André-Gaston Prételat (14 November 1874, Wassy, Champagne, France – 6 December 1969, Paris, France) was a general in the French Army.

Military career[edit]

1910–1918[edit]

His first post, from 1910 to 1912, was as military attaché to Tangier. During the First World War he was the chief of staff of 70th Division (1915) and then of XXIII Corps (1916), before becoming the commanding officer of the 159th Regiment and Deputy Chief of Staff to Gouraud's French Fourth Army (1917), and finally Chief of Staff of the Fourth Army. After the Armistice, he became chief of staff of the Army of Alsace (1918), the troops occupying Alsace-Lorraine (annexed by France from Germany).

Interwar period: 1918–1939[edit]

During the inter-war years he returned to the French colonies, acting as chief of staff in the Levant from 1919 to 1923, then as chief of staff to General Gouraud for four years from 1923. He next held three posts as general officer commanding, first of First Division (1927 to 1930), then of the Eleventh Military Region (1930), and finally of the Paris Military Region (aka the Second Military Region, from 1930 to 1934). From 1934 to the outbreak of the Second World War he was Member Supreme of the 19-strong war council.

In 1938 he was commander-designate of the French Second Army, and in that role he held exercises that year which revealed that the Ardennes were impossible to defend; although his prediction as to the time it would take Germany to breach defenses was off by only three hours of the time it actually took in May 1940, he was accused of pessimism.[1] He pointed out security weaknesses in the defensive fortifications of the north-east border of France in December 1938 and attempted to address these with improvements he planned in April 1939 but efforts had scarcely been undertaken when the war began in September 1939.

World War II: 1939–1940[edit]

Prételat openly opposed entering the war with Germany along with one other member of the War Council, but nevertheless did send the French Second Army Group on what he feared would be an underpowered offensive against the German Siegfried Line in the Saar on 8 September.

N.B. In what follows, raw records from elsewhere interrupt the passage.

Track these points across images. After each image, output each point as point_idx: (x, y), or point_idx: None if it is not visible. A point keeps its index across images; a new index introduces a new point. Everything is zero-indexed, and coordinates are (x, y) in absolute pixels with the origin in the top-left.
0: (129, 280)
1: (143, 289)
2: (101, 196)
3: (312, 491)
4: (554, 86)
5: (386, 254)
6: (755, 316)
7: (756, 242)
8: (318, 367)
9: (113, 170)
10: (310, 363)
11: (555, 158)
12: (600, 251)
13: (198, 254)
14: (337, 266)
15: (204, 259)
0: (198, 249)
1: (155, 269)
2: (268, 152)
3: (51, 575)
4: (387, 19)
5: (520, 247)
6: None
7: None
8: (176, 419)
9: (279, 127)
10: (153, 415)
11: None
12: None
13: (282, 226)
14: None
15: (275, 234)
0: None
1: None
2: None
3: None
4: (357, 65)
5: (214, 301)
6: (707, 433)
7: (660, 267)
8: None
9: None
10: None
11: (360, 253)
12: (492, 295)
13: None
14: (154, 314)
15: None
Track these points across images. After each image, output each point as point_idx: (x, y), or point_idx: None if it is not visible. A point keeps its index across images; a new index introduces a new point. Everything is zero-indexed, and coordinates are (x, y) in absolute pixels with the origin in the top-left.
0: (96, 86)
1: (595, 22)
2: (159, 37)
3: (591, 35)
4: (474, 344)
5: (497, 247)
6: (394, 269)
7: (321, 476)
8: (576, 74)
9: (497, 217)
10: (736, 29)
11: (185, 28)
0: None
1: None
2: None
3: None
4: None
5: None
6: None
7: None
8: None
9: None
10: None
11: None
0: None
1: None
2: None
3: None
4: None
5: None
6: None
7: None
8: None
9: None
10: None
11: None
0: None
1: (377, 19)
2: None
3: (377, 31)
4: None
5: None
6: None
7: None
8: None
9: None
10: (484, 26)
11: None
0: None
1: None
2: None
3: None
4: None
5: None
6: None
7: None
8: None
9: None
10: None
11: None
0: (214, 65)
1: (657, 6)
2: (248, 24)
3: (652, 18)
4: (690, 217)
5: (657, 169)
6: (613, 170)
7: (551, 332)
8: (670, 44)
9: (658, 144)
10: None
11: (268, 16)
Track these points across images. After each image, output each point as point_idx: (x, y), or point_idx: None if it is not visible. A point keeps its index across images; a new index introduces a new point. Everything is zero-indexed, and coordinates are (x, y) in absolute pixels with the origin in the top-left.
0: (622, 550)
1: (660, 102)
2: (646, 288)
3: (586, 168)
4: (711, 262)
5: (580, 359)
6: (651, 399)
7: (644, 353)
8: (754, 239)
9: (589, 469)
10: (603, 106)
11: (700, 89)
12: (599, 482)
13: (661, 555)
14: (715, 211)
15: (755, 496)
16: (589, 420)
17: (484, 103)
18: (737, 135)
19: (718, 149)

The offensive was halted only four days after it had begun on order of French chief of staff Maurice Gamelin, and Prételat withdrew the Second Army Group to behind the Maginot Line, in the north-eastern sector of the French northern front, to where they would remain until the outbreak of the Battle of France on 10 May 1940.

At first, Prételat withheld his troops, which were inadequate in number to the task at hand, but by the second week Prételat had reinforced units directly facing the German offensive in the northwest with 20 of his 30 divisions. On 26 May, in fear that German forces would overwhelm exhausted groups to his west, Prételat sought and was refused permission to retreat. His troops remained in place until collapse was imminent, when, on 12 June, they were ordered to withdraw. They were shortly surrounded by German troops in spite of their resistance, continuing their efforts for a short time even after the French surrender of 22 June 1940.

It was Prételat's last engagement in the war.

Notes[edit]

  1. ^ Benoit Lemay (19 July 2010). Erich Von Manstein: Hitler's Master Strategist. Casemate Publishers. p. 133. ISBN 978-1-935149-26-2. Retrieved 27 January 2011.